Yampah Mountain grads share personal journeys
Individuality, hard work and believing in oneself aren’t words that get lost on the graduates of Yampah Mountain High School.
In fact, they are the very definition of the alternative public high school in Glenwood Springs that serves students from four area school districts stretching from Parachute to Aspen.
Take 2015 graduate Stephany Ortega, for instance.
After dropping out of traditional high schools three times, Ortega came to Yampah two years ago determined not to give up, Principal Leigh McGown shared during the school’s graduation ceremonies at the Glenwood Springs Community Center arena Friday morning.
Ortega continued her education while working two jobs to help with family expenses, and even began taking college-level classes at Colorado Mountain College. She recently earned an A in her college algebra class.
On Friday, Ortega was presented with the Alpine Bank Hispanic Scholarship and the Two Rivers Community Foundation’s Fast Forward Scholarship to help her pursue a nursing degree at CMC.
“I’m so proud because I’m going to be the first one in my family to graduate and go to college,” Ortega shared with her classmates during the time Yampah traditionally sets aside for any of the graduates to come to the podium and say a few words.
“I would like to thank all the teachers for being there to support me … You’ve made me very happy,” Ortega said.
Yampah High’s 52 graduates, including eight mothers in the school’s Teen Parent Program, ushered in high school graduation season in Garfield County.
Coal Ridge, Rifle and Grand Valley high school graduation ceremonies take place today, and Roaring Fork School District commencements are set for May 29 and 30.
Former Yampah Mountain science teacher Susy Ellison gave the commencement address Friday. She admitted that she didn’t remember too many “factoids” from her own high schools days.
What she did learn ran the gamut from the “truly useful” to the “merely interesting” to “why bother?” Ellison shared with her former students.
Personally, Ellison went on to have a successful teaching career including 17 years at Yampah, won multiple science teaching and environmental education awards, and had the opportunity to participate in several science research expeditions that took her to both polar regions of the earth.

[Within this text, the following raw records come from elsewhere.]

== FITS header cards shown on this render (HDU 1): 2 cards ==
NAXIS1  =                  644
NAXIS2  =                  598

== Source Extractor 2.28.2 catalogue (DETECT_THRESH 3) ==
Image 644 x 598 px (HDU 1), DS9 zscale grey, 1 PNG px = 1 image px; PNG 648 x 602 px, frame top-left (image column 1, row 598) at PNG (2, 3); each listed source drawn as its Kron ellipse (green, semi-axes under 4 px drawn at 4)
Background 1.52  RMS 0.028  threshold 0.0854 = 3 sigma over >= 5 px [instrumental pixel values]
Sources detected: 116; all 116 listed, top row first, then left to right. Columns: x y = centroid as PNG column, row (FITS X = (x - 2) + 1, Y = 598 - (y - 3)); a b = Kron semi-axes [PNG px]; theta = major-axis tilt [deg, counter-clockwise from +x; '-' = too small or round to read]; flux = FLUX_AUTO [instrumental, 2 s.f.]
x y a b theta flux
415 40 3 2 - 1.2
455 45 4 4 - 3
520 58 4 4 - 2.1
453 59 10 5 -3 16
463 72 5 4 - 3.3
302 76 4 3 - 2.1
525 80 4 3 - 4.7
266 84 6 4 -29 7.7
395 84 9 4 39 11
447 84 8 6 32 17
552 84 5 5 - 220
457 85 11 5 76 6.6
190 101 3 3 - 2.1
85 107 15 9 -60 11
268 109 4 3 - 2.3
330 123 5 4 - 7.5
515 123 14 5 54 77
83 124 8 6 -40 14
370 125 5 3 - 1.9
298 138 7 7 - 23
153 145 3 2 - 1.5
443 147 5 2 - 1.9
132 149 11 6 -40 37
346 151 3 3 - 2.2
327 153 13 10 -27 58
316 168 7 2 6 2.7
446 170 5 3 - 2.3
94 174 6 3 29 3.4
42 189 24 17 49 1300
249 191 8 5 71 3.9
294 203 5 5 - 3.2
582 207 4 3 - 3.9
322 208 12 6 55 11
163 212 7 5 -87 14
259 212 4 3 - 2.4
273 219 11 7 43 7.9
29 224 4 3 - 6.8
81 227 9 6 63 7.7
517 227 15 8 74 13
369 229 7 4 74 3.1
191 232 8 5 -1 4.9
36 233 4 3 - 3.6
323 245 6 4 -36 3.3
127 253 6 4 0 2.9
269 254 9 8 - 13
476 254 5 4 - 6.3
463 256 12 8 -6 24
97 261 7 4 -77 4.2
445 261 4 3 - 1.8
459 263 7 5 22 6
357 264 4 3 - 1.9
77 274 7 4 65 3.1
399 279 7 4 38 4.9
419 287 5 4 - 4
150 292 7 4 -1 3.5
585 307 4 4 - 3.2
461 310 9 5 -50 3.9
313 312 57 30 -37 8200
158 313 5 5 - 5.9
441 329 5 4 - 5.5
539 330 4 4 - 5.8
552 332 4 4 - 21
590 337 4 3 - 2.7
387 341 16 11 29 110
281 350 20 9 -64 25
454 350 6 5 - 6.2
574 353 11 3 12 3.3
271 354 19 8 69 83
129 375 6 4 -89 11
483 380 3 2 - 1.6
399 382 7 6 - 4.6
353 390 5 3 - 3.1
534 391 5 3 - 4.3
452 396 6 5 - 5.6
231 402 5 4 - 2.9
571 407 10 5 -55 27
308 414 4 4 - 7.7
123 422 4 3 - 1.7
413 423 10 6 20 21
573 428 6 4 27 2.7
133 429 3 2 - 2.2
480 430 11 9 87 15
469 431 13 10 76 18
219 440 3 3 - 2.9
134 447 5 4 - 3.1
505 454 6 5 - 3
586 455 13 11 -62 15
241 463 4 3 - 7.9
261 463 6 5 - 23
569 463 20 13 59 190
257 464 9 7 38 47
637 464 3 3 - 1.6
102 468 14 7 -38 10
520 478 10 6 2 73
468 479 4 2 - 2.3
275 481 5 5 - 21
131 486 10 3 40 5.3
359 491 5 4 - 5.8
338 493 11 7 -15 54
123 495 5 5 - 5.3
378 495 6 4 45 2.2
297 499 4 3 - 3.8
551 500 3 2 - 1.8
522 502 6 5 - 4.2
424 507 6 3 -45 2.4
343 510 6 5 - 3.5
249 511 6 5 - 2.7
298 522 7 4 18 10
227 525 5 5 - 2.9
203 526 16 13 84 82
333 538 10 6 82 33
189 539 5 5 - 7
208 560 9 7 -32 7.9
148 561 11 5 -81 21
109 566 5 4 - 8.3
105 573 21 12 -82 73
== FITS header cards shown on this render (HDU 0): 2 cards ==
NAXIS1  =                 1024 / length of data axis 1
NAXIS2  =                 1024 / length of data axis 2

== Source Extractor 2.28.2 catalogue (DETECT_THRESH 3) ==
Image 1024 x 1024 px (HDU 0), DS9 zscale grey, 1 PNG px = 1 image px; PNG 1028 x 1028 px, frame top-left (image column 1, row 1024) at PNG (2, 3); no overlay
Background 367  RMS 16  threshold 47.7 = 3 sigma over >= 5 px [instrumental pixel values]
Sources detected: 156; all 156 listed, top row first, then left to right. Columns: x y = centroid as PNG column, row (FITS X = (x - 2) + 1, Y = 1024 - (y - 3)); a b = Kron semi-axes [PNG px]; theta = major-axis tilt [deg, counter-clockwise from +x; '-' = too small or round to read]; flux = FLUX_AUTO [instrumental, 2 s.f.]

Last year, she put in 700 miles hiking the Rocky Mountain Trail, which gave her a lot of time to reflect on all she has learned, experienced and taught to others.
But when it came to giving advice to this year’s graduates, she turned to the many Yampah alumni that she has kept up with over the years, posing the questions: What did you learn at Yampah? And, what have you learned since?
Among the responses she received:
“Remember that education is a journey, not a destination.”
“I left Yampah believing I could live my life any way I wanted.”
“No one at Yampah ever told me I couldn’t move to New York and be an actor. I did move to New York, and I am an actor.”
“The teachers were always there on the sidelines cheering you on.”
“At a traditional school it’s easy to see how you can fall into a competitive situation, where at Yampah we were always looking for ways to encourage and help each other.”
“I realized that life isn’t cookie-cutter, and that’s a beautiful thing.”
And Ellison’s favorite response: “I took a book when I graduated, called ‘Choice Theory.’ But I brought it back.”
Ellison concluded by urging the graduates to use the knowledge wisely that’s now so readily available to them in the digital age, and to “treat the earth with the respect it deserves.”